Réalisé en 1998 par le grand cinéaste italien Marco Bellocchio, auteur des remarquables Les poings dans les poches et Le saut dans le vide, et adapté de Pirandello, La nourrice est un fascinant drame psychologique.
Le film se déroule à Rome au début du siècle. Mori (Fabrizio Bentivoglio), un psychiatre, et son épouse Vittoria (Valeria Bruni-Tedeschi, impeccable comme toujours) viennent d’avoir un bébé que Vittoria semble refuser. Une jeune nourrice, Anetta (Maya Sansa, très convaincante, que Bellocchio retrouvera pour son magnifique Buongiorno notte) est alors engagée pour allaiter le bébé.

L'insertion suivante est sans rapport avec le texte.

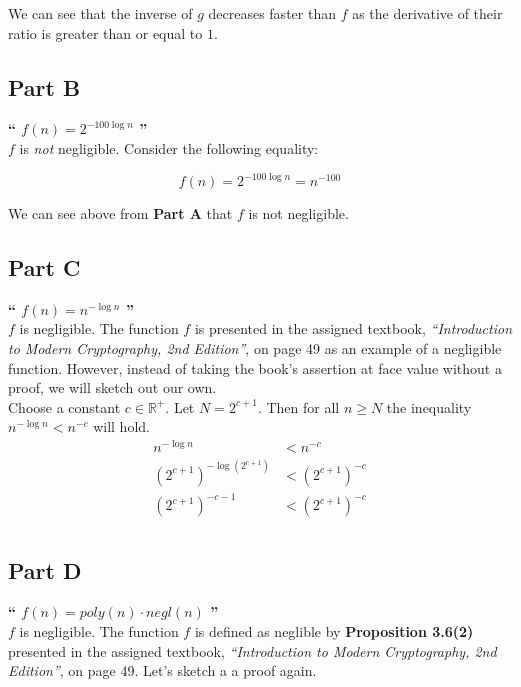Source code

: \documentclass{article}
\newcommand{\HomeworkText}[1]{\textbf{``#1''}\\}
\begin{document}
	We can see that the inverse of $g$ decreases faster than $f$ as the derivative of their ratio is greater than or equal to $1$.

	\subsection*{Part B}
	\HomeworkText{
		$f(n) = 2^{-100 \log n}$
	}

	$f$ is \emph{not} negligible. Consider the following equality:
	
	$$ f(n) = 2^{-100 \log n} = n^{-100}$$
	
	We can see above from \textbf{Part A} that $f$ is not negligible.
	
	\subsection*{Part C}
	\HomeworkText{
		$f(n) = n^{-\log n}$
	}

	$f$ is negligible. The function $f$ is presented in the assigned textbook, \emph{``Introduction to Modern Cryptography, 2nd Edition''}, on page 49 as an example of a negligible function. However, instead of taking the book's assertion at face value without a proof, we will sketch out our own.\\
	
	Choose a constant $c \in \mathbb{R}^{+}$. Let $N = 2^{c+1}$. Then for all $n \ge N$ the inequality $n^{-\log n} < n^{-c}$ will hold.\\
	
	\begin{equation}
	\begin{split}
	  	n^{-\log n} & < n^{-c} \\
	  	(2^{c+1})^{-\log(2^{c+1})} & < (2^{c+1})^{-c} \\
	    (2^{c+1})^{-c - 1} & < (2^{c+1})^{-c} \\
	\end{split}
	\end{equation}


	\subsection*{Part D}
	\HomeworkText{
		$f(n) = poly(n) \cdot negl(n)$
	}

	$f$ is negligible. The function $f$ is defined as neglible by \textbf{Proposition 3.6(2)} presented in the assigned textbook, \emph{``Introduction to Modern Cryptography, 2nd Edition''}, on page 49. Let's sketch a a proof again.\\
	
\end{document}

Sur cette trame fort simple, Bellocchio réalise, dans un style fluide et élégant, un film troublant à l’atmosphère sensuelle et ambiguë. Il en profite pour se livrer à une étude de mœurs particulièrement fine sur la bourgeoisie italienne du début du siècle. L’arrivée de la belle Anetta, jeune femme illettrée mais simple et spontanée, issue de la campagne, épouse d’un révolutionnaire jugé séditieux et incarcéré, provoque un malaise qui va faire éclater le couple et qui peut aussi être vu comme le malaise de la bourgeoisie.
Bellocchio traite évidemment de la lutte des classes de manière détournée mais n’oublie pas de décrire ses personnages dans toute leur complexité, que cela soit Vittoria, qui refuse sa maternité parce qu’elle lui fait peur, Mori, de moins en moins convaincu par le sens de son travail de psychiatre et enfin l’énigmatique Anetta. Anetta est vue comme un pur concentré d’émotions, de sentiments. Elle semble ressentir chaque chose pour la première fois. Face à cette évidence, cette simplicité, les époux Mori se retrouvent démunis. Dans un contexte explosif, où les manifestations révolutionnaires se multiplient, le sens des valeurs commence à vaciller. Et c’est en apprenant à lire et à écrire à Anetta que Mori prend conscience de la force incroyable des mots et des idées, pouvant servir à des fins politiques mais aussi intimistes, lui permettant ainsi d’enfin s’intéresser aux problèmes de son épouse, lui qui n’a jamais cherché à al comprendre.
Surtout, Bellocchio préserve des zones d’ombres, ne cherchant pas à tout expliquer, ce qui rend le film d’autant plus fort et troublant.